Eğitim camiamızın belki birçok sorunun içinden en mühim olan bu kaidelerin metot yanlışlıklarının sebebi ise öğrenci ve öğretmen arasındakı ilişkinin zayıflığıdır. İlk olarak ‘öğrenci’ görmekle başlıyor sorunumuz. Sadece söyleneni ezberleyen, söylenenin ötesini aramayan, diyalog kurmayan öğrenci.
Yani talep yok, merak yok dolayısıyla soru da yok. Öğrenciye de öğretiliyor ve bitiyor. Ne öğrenci öğretmenini ne de öğretmen öğrencisini tanıyor. Böylece ortaya sevilmeyen öğretmen, ilgi duyulmayan ders çıkıyor. Öğretmen ve öğrencisinin diyaloğu sadece okulla sınırlı kalmamalıdır. Öğretmen ve öğrenci birbirini sosyal hayatta da bir araya gelip aralarında ilişkiyi kuvvetlendirmelidir.

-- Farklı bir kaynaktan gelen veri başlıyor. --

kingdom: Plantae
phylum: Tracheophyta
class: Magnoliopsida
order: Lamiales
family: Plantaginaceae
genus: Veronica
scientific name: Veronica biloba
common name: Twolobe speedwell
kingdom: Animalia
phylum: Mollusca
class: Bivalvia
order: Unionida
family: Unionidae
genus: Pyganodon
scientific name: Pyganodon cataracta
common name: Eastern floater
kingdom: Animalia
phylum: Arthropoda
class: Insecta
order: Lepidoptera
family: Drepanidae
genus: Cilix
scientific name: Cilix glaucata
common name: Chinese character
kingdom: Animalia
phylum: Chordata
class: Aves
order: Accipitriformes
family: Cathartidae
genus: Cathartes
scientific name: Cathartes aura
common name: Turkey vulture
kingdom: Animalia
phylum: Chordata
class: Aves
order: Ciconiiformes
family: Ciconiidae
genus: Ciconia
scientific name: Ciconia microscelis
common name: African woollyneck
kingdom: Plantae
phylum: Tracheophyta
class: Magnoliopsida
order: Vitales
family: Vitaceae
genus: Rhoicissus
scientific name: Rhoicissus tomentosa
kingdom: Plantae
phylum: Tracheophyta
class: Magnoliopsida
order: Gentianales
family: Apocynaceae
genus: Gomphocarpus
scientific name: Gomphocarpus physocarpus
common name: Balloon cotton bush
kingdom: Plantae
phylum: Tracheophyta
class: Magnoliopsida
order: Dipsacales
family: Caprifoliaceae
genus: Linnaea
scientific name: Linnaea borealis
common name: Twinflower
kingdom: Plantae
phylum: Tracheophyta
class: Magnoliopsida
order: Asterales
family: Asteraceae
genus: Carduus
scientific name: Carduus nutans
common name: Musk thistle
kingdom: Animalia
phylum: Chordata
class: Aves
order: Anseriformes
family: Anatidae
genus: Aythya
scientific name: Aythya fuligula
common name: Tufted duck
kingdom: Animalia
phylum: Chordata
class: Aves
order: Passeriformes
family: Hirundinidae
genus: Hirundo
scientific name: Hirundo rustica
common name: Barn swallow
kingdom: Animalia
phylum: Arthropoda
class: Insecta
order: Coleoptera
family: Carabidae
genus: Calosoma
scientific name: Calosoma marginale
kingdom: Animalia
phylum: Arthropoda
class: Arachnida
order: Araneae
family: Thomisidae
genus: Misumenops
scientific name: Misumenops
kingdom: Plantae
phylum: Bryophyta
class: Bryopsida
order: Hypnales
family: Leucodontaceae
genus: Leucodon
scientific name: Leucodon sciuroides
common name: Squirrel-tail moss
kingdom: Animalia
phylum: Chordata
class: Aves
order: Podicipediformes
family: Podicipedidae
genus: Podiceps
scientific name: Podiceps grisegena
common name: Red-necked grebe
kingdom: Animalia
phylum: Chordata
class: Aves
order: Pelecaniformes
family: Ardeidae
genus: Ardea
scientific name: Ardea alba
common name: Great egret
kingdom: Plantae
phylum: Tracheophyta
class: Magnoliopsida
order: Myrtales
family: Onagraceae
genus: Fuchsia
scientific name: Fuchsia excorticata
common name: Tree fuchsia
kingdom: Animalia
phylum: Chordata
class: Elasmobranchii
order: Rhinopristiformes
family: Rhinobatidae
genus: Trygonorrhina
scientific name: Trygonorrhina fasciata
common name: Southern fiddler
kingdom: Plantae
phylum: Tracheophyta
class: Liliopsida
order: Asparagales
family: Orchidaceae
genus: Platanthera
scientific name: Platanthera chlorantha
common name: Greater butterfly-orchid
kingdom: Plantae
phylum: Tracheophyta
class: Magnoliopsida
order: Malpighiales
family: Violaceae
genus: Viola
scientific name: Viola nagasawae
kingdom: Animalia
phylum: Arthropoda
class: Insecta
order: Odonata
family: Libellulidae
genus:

Öğretmen öğrencinin hatasından önce doğrusunu görmeli, öğrenciyi heyecanlandırmalı ve öğrencisini her zaman doğru olana yönlendirmelidir. Öğrenci öğretmenin ilmini her zaman talep etmeli ve öğretmeninin ilmine hep saygı içinde olmalı ve duyduklarını da sorgulamasını bilmelidir. Ve en önemlisi sevgidir, öğrenci öğretmenini sevdiği zaman onu daha iyi dinleyecek ve hem öğretmenin kendine hem dersine daha saygılı olacaktır. Öğretmen ve öğrenci arasındaki bozuk ilişkinin, eğitimdeki zayıflığın temel nedeni bu yüzden arada oluşmayan sevgide yatmaktadır. Çünkü insan sevdiğini dinler, sevdiğine saygı duyar, sevdiğini ister. Velhasıl öğretmen sevdirmelidir, nefret ettirmemelidir ve öğrencisini çok iyi tanımalıdır. Bunu başarabilirsek, talebeler yetişecektir.